Another disappointingly soft US payrolls number in April with employment increasing 115k in the month, below market expectations of 160k. The disappointment was tempered somewhat by the continuation of the trend of upward revisions to prior months with February and March being revised up a combined 53k.
Private sector employment rose 130k and the unemployment rate fell from 8.2% to 8.1%, thanks to a further decline in the participation rate.
The sectoral breakdown was much as expected with growth in manufacturing, business services education and health. The weak sectors were government and construction. The weak construction result gives credence to the theory that good seasonal factors boosted growth in this sector earlier in the yera and that weaker data now is the payback.
Aggregate hours worked rose a miserly 0.1% in the month, but are up 2.1% over the year, supporting our view the economy is growing a about a 2% pace.
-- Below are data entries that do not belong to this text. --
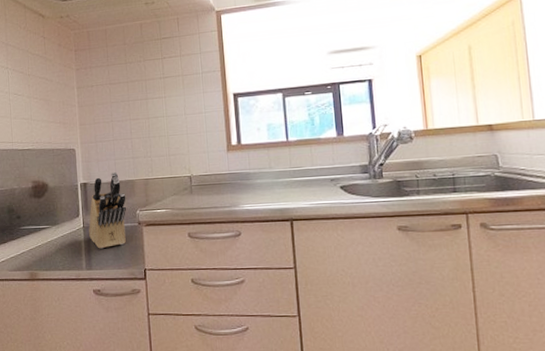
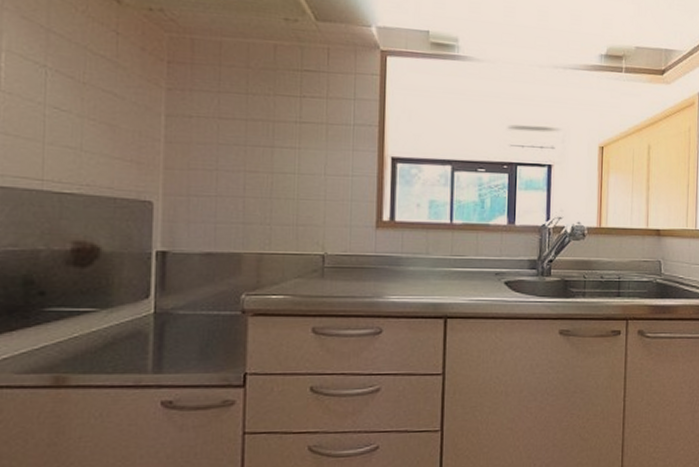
knife block: present [89,171,127,249] -> none [163,239,227,345]

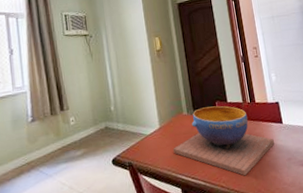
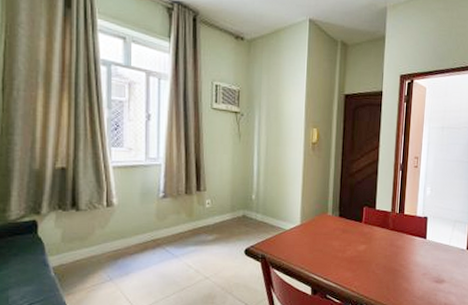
decorative bowl: present [172,106,274,176] -> none [310,211,414,284]

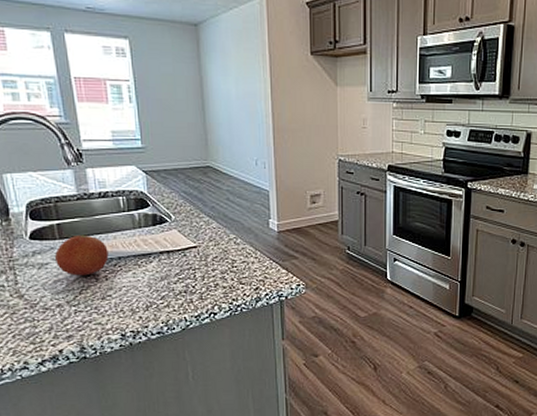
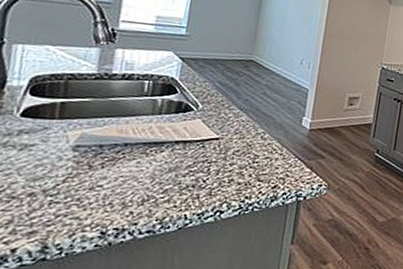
fruit: present [55,234,109,276] -> none [44,116,115,162]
Average hourly earnings are up 1.8% over the year.
This result doesn't alter our view of continued modest growth in America and a gradual decline in the unemployment rate. After two soft results from the labour market, it's timely to remind ourselves that the high unemployment rate is as much a structural problem as it is cyclical.
We continue to worry that there is a significant mismatch between the skill-set of the currently available pool of labour and the new jobs that are being (slowly) created. I think that's a key factor behind the decline in the participation rate: some folk just don't think there's a job out there for them.
Monetary policy can't fix structural problems. American policymakers need to get their skates on and work up a comprehensive skills development program. The labour market, via soft jobs growth, is a significant constraint on a stronger US recovery. It could prove to also be the next biggest constraint via skills shortages.